Very-large-scale integration
Very-large-scale integration (VLSI) is the process of creating integrated circuits by combining thousands of
transistors into a single chip. VLSI began in the 1970s when complex semiconductor and communication technologies were being developed. The microprocessor is a VLSI device. The term is no longer as common as it once was, as chips have increased in complexity into billions of transistors.

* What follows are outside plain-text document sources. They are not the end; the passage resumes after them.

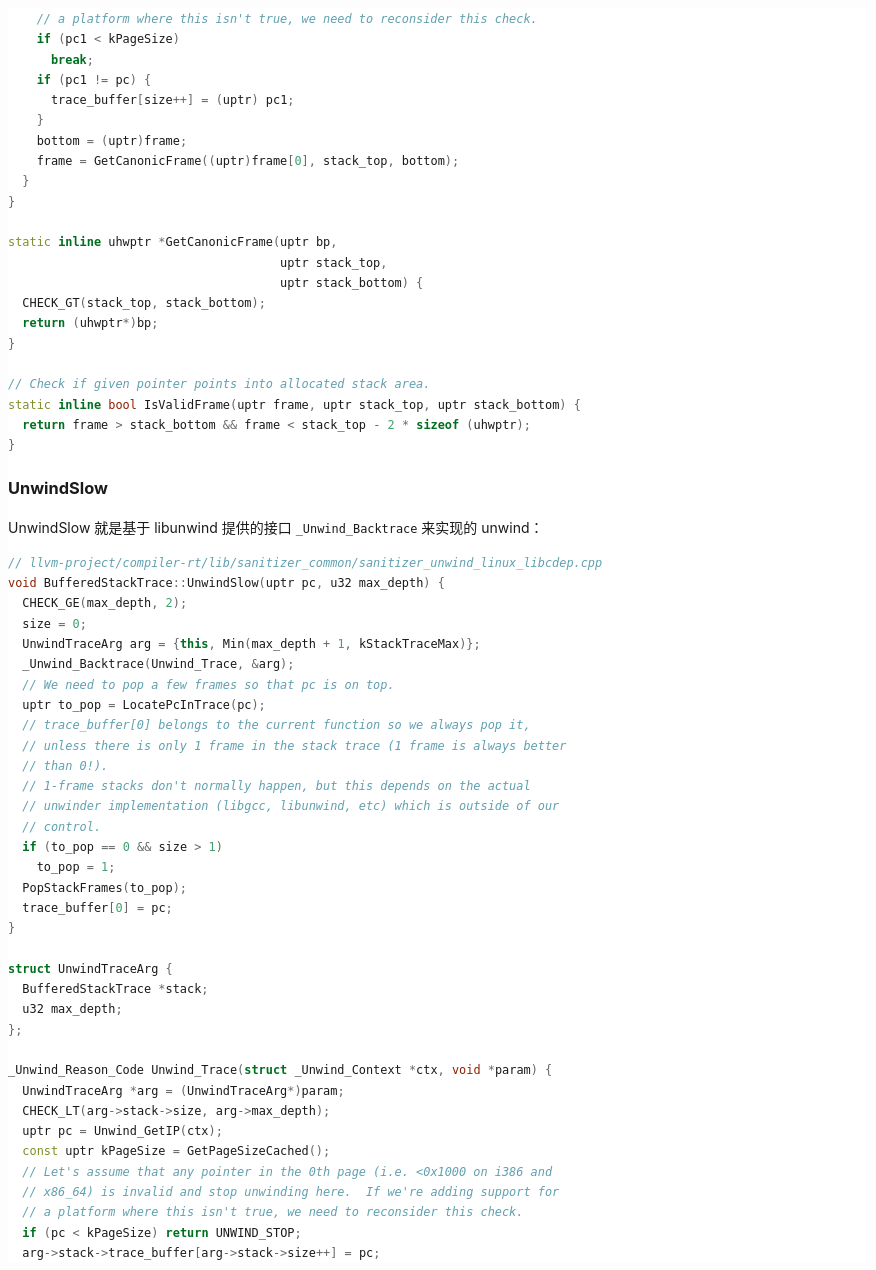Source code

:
 ```cpp
    // a platform where this isn't true, we need to reconsider this check.
    if (pc1 < kPageSize)
      break;
    if (pc1 != pc) {
      trace_buffer[size++] = (uptr) pc1;
    }
    bottom = (uptr)frame;
    frame = GetCanonicFrame((uptr)frame[0], stack_top, bottom);
  }
}

static inline uhwptr *GetCanonicFrame(uptr bp,
                                      uptr stack_top,
                                      uptr stack_bottom) {
  CHECK_GT(stack_top, stack_bottom);
  return (uhwptr*)bp;
}

// Check if given pointer points into allocated stack area.
static inline bool IsValidFrame(uptr frame, uptr stack_top, uptr stack_bottom) {
  return frame > stack_bottom && frame < stack_top - 2 * sizeof (uhwptr);
}
```

### UnwindSlow

UnwindSlow 就是基于 libunwind 提供的接口 `_Unwind_Backtrace` 来实现的 unwind：

```cpp
// llvm-project/compiler-rt/lib/sanitizer_common/sanitizer_unwind_linux_libcdep.cpp
void BufferedStackTrace::UnwindSlow(uptr pc, u32 max_depth) {
  CHECK_GE(max_depth, 2);
  size = 0;
  UnwindTraceArg arg = {this, Min(max_depth + 1, kStackTraceMax)};
  _Unwind_Backtrace(Unwind_Trace, &arg);
  // We need to pop a few frames so that pc is on top.
  uptr to_pop = LocatePcInTrace(pc);
  // trace_buffer[0] belongs to the current function so we always pop it,
  // unless there is only 1 frame in the stack trace (1 frame is always better
  // than 0!).
  // 1-frame stacks don't normally happen, but this depends on the actual
  // unwinder implementation (libgcc, libunwind, etc) which is outside of our
  // control.
  if (to_pop == 0 && size > 1)
    to_pop = 1;
  PopStackFrames(to_pop);
  trace_buffer[0] = pc;
}

struct UnwindTraceArg {
  BufferedStackTrace *stack;
  u32 max_depth;
};

_Unwind_Reason_Code Unwind_Trace(struct _Unwind_Context *ctx, void *param) {
  UnwindTraceArg *arg = (UnwindTraceArg*)param;
  CHECK_LT(arg->stack->size, arg->max_depth);
  uptr pc = Unwind_GetIP(ctx);
  const uptr kPageSize = GetPageSizeCached();
  // Let's assume that any pointer in the 0th page (i.e. <0x1000 on i386 and
  // x86_64) is invalid and stop unwinding here.  If we're adding support for
  // a platform where this isn't true, we need to reconsider this check.
  if (pc < kPageSize) return UNWIND_STOP;
  arg->stack->trace_buffer[arg->stack->size++] = pc;
```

The first semiconductor chips held two
transistors each. Subsequent advances added more and more transistors, and, as a consequence, more individual functions or systems were integrated over time. The first integrated circuits held only a few devices, perhaps as many as ten diodes, transistors, resistors and capacitors, making it possible to fabricate one or more logic gates on a single device. Now known retrospectively as small-scale integration (SSI), improvements in technique led to devices with hundreds of logic gates, known as medium-scale integration (MSI). Further improvements led to large-scale integration (LSI), i.e. systems with at least a thousand logic gates. Current technology has moved far past this mark and today's microprocessors have many millions of gates and billions of individual transistors.
VSLI Design
At one time, there was an effort to name and calibrate various levels of large-scale integration above VLSI. Terms like ultra-large-scale integration (ULSI) were used. But the huge number of gates and transistors available on common devices has rendered such fine distinctions moot. Terms suggesting greater than VLSI levels of integration are no longer in widespread use. Even VLSI is now somewhat quaint, given the common assumption that all microprocessors are VLSI or better.
Structured VLSI
design is a modular methodology originated by Carver Mead and Lynn Conway for saving microchip area by minimizing the interconnect fabrics area. This is obtained by repetitive arrangement of rectangular macro blocks which can be interconnected using wiring by abutment. An example is partitioning the layout of an adder into a row of equal bit slices cells. In complex designs this structuring may be achieved by hierarchical nesting.
Structured VLSI design had been popular in the early 1980s, but lost its popularity later because of the advent of placement and routing tools wasting a lot of area by routing, which is tolerated because of the progress of Moore's Law. When introducing the hardware description language KARL in the mid' 1970s, Reiner Hartenstein coined the term "structured VLSI design" (originally as "structured LSI design"), echoing Edsger Dijkstra's structured programming approach by procedure nesting to avoid chaotic spaghetti-structured programs.